Answer
First five terms are: $\dfrac{4}{2}; (\dfrac{5}{3})^2; (\dfrac{6}{4})^3; (\dfrac{7}{5})^4; (\dfrac{8}{6})^5$
Converges to $e^2$.
Work Step by Step
Plugging $n = {1,2,3,4,5}$ in $(\dfrac{n+3}{n+1})^n$.

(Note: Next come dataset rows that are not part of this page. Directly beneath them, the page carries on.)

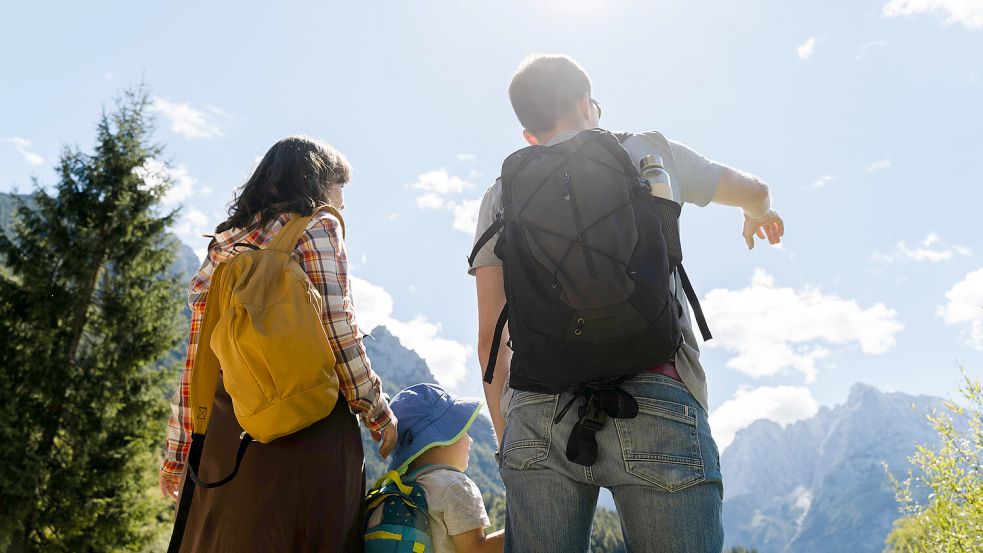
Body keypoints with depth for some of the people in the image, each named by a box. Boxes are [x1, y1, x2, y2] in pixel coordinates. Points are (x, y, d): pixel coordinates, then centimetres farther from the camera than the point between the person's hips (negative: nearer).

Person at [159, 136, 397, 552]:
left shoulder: (224, 245, 15)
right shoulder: (317, 225, 0)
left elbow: (197, 362, 12)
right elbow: (336, 329, -11)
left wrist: (177, 454, 16)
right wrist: (378, 412, -3)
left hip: (230, 435, 6)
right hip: (309, 425, -6)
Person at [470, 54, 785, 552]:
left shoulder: (502, 196, 17)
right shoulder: (650, 152, 17)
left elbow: (490, 337, 14)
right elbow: (754, 189, 36)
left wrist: (505, 437, 23)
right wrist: (759, 214, 59)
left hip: (537, 410, 2)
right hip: (654, 402, -1)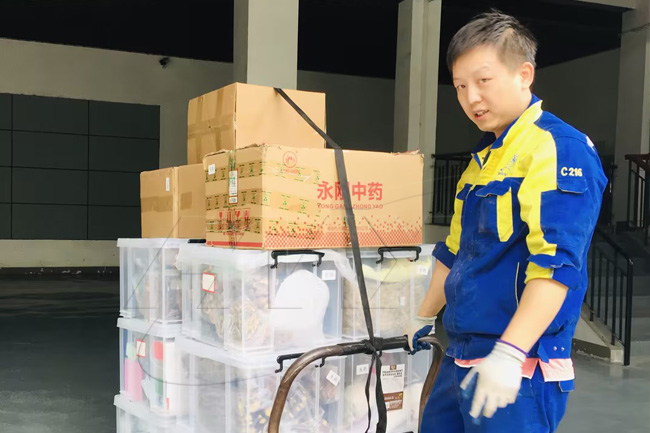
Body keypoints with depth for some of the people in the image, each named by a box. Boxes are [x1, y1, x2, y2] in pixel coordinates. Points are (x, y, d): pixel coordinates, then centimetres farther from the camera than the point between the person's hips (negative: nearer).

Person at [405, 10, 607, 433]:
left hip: (518, 369, -9)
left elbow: (556, 262, -23)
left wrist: (509, 353, -29)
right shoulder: (483, 159, 16)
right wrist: (425, 318, 29)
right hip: (462, 359, 9)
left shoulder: (558, 148, -13)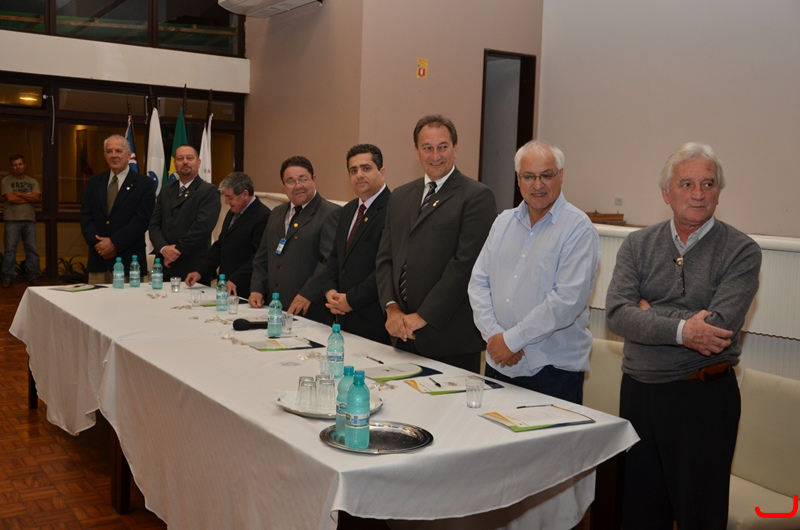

$\implies n=1$: $(\dfrac{1+3}{1+1})^1=\dfrac{4}{2}$
$\implies n=2$: $(\dfrac{2+3}{2+1})^2=(\dfrac{5}{3})^2$
$\implies n=3$: $(\dfrac{3+3}{3+1})^3=(\dfrac{6}{4})^3$
$\implies n=4$: $(\dfrac{4+3}{4+1})^4=(\dfrac{7}{5})^4$
$\implies n=5$: $(\dfrac{5+3}{5+1})^5=(\dfrac{8}{6})^5$
We see that $l=\lim\limits_{n \to \infty} (\dfrac{n+3}{n+1})^n$
or, $\ln l=\lim\limits_{n \to \infty} x \ln (\dfrac{n+3}{n+1})\\=\lim\limits_{n \to \infty} \dfrac{2n^2}{(n+1)(n+3)})$
or, $\ln l=2$
or, $ l=e^2$
Therefore, the given series converges to $e^2$.